## WHAT IS REQUIRED
Answer these from the restaurant story:
(a) How far away is Kevin standing when the narrator first notices him?
(b) What salad does the co-worker order, and with which dressing?
(c) What pasta is the cajun chicken and shrimp dish supposed to be served on?

## EXCERPT PROVIDED
┌──

So we review the choices of appetizer, entree and dessert for this combo and make our decisions on what we want to eat. Out of the corner of my eye I see Kevin standing less than 10 feet away just watching us like a hawk! I glance up…barely make eye contact and he is on his way over.

So my co-worker places his order first. He asks for a caesar salad, but with ranch dressing. Kevin can’t believe his ears! “You want RANCH on your CAESAR salad??? What…do you want it on the side or something?”

My co-worker tries to explain how this is normally accomplished…”well, don’t put the caesar dressing on it….just the ranch.”

Ohhhhhh…so you don’t want the caesar dressing on it, but you want the ranch on the side.”

“Sure.” Again…he’s trying not to laugh at this poor guy. He proceeds to order his entree which is a cajun chicken and shrimp pasta dish. It’s supposed to be served on fettuccine. Apparently they are out of fettuccine…but our green waiter says, “We are out of the noodles…is the thick round pasta [penne] ok?”

└──

## MATERIAL PROVIDED
┌──

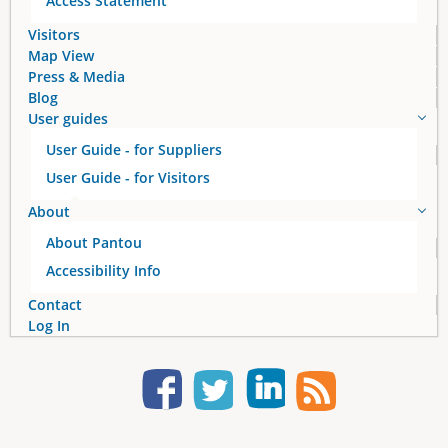
Access Statement
Visitors
Map View
Press & Media
Blog
User guides
User Guide - for Suppliers
User Guide - for Visitors
About
About Pantou
Accessibility Info
Contact
Log In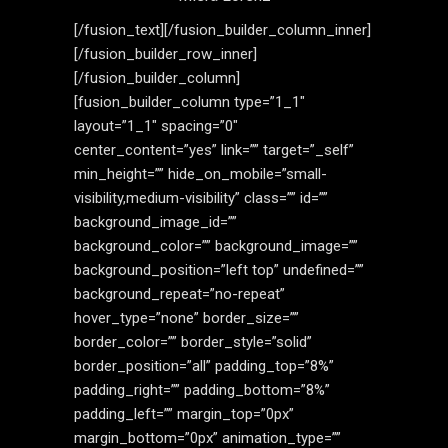
[/fusion_text][/fusion_builder_column_inner]
[/fusion_builder_row_inner]
[/fusion_builder_column]
[fusion_builder_column type=”1_1″
layout=”1_1″ spacing=”0″
center_content=”yes” link=”” target=”_self”
min_height=”” hide_on_mobile=”small-
visibility,medium-visibility” class=”” id=””
background_image_id=””
background_color=”” background_image=””
background_position=”left top” undefined=””
background_repeat=”no-repeat”
hover_type=”none” border_size=””
border_color=”” border_style=”solid”
border_position=”all” padding_top=”8%”
padding_right=”” padding_bottom=”8%”
padding_left=”” margin_top=”0px”
margin_bottom=”0px” animation_type=””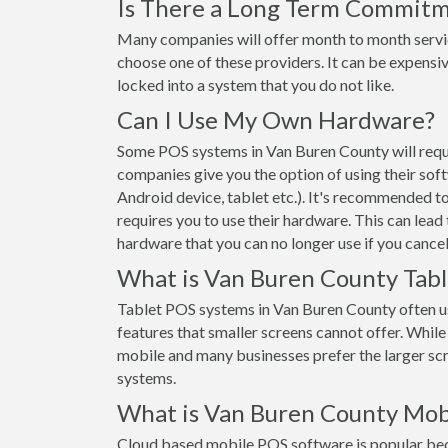
Is There a Long Term Commit
Many companies will offer month to month servi
choose one of these providers. It can be expensiv
locked into a system that you do not like.
Can I Use My Own Hardware?
Some POS systems in Van Buren County will requi
companies give you the option of using their sof
Android device, tablet etc.). It's recommended t
requires you to use their hardware. This can lead
hardware that you can no longer use if you cancel
What is Van Buren County Tab
Tablet POS systems in Van Buren County often u
features that smaller screens cannot offer. While t
mobile and many businesses prefer the larger s
systems.
What is Van Buren County Mob
Cloud based mobile POS software is popular beca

└──

## EXERCISE RESPONSE
(a) Less than 10 feet away.
(b) A caesar salad with ranch dressing.
(c) Fettuccine.